Tuesday, February 17, 2009

Oscar Profile: Frost/Nixon

I finally got around to seeing Frost/Nixon this week.  It often comes down to the week before Oscar night for me to make time to review those more esoteric, self-important, picture nominees that seem to have been created solely to win Oscars and Frost/Nixon is a perfect example, but I'm pleased to say that it actually exceeded my expectations.  The movie is about as solid a mainstream entertainment as Hollywood is making nowadays and the two central performances breathe new life into this vintage story.  Political corruption is not the big news that it was back in 1977 when the original interviews took place, but Ron Howard and writer Peter Morgan do a nice job of building tension around the potent game of one-upsmanship that prompted Richard Nixon to confess his guilt over Watergate on national television.  

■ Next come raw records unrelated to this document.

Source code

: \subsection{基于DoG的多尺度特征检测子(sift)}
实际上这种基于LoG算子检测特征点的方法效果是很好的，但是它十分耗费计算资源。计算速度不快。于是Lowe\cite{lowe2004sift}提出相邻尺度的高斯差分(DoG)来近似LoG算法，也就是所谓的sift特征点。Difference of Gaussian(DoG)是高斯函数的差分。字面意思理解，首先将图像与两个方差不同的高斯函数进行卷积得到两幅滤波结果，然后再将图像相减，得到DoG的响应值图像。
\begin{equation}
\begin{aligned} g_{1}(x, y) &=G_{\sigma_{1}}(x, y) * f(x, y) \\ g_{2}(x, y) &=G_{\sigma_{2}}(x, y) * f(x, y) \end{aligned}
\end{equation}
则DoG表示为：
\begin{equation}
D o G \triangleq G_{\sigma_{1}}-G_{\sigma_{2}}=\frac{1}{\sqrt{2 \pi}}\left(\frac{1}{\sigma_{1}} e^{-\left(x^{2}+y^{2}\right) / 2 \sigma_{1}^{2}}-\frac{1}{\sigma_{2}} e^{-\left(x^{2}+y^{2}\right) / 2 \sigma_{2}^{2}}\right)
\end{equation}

The movie is certain to have an added fascination for viewers who lived through the event.  For today's generation the hook will be watching both men as they desperately try to keep their feelings in check, under intense media scrutiny.  The Frost/Nixon interview was a prime early example of the media's increasing influence over the collective consciousness.  Is the movie truly relevant today?  Although uniquely timed to coincide with the end of Bush's tenure as President, it is not a particularly memorable or groundbreaking film.  Just solid, and I will take solid over a lot of the other movies out there.  

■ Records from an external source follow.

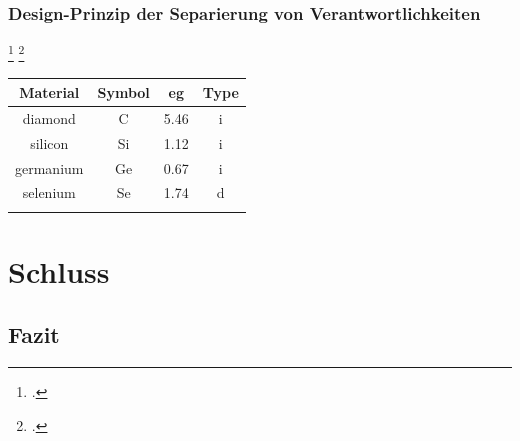 \subsubsection{Design-Prinzip der Separierung von Verantwortlichkeiten}
\blindtext\footcite[Vgl. ][79]{Schelinski2019}
\blinditemize\footcite[Vgl. ][34]{Digitaloekonomie}
\Blindtext

\begin{center}
    \begin{tabular}{cccc}
        Material        & Symbol &  eg  & Type \\
        \hline
        diamond         & C      & 5.46 & i \\
        silicon         & Si     & 1.12 & i \\
        germanium       & Ge     & 0.67 & i \\
        selenium        & Se     & 1.74 & d \\
        \hline
        \multicolumn{4}{c}{
            \captionsetup{width=.6\textwidth}
            \capquelle{\cite[][212]{bsp}}\label{tab_bsp}
        }
    \end{tabular}

\end{center}

\section{Schluss}
\subsection{Fazit}
\Blindtext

The performances -- particularly Frank Langella's, are stellar but one doesn't feel the director expending his heart and soul on this material.  The docudrama approach with cutaways to talking heads of name actors playing real people grows increasingly tiresome and artificial as the movie rolls on.  It is almost as if the filmmakers began to insert these arbitrarily in order to maintain their motif, but they undermine the power of the unfolding story.  

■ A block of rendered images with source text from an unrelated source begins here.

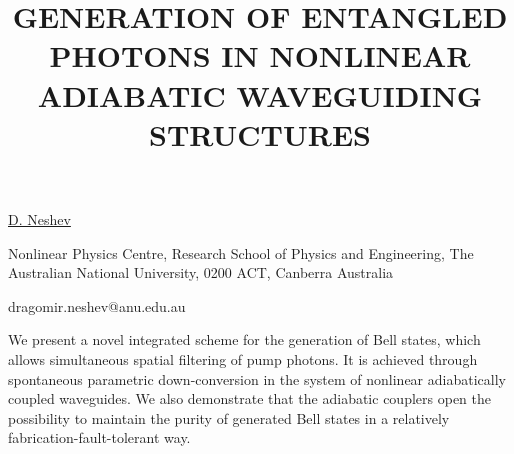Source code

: \title{GENERATION OF ENTANGLED PHOTONS IN NONLINEAR ADIABATIC WAVEGUIDING STRUCTURES}

\underline{D. Neshev} 

{\normalsize{\vspace{-4mm}
Nonlinear Physics Centre,
Research School of Physics and Engineering,
The Australian National University,
0200 ACT, Canberra
Australia

\email dragomir.neshev@anu.edu.au}}

We present a novel integrated scheme for the generation of Bell states, which allows simultaneous spatial filtering of pump photons. It is achieved through spontaneous parametric down-conversion in the system of nonlinear adiabatically coupled waveguides. We also demonstrate that the adiabatic couplers open the possibility to maintain the purity of generated Bell states in a relatively fabrication-fault-tolerant way.

\vspace{\baselineskip}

Curiously, the film's biggest virtue: the cinematography by veteran commercial DP Sal Totino has been overlooked.  The film is cleverly shot with a camera that slowly drifts in and out of focus, mirroring the inner states of the two leads as their own focus wavers during the exhausting interview proceedings.  Production design and lighting is all suitably understated.  Technical aspects earn top marks.  Worth a look, but there were better films this year.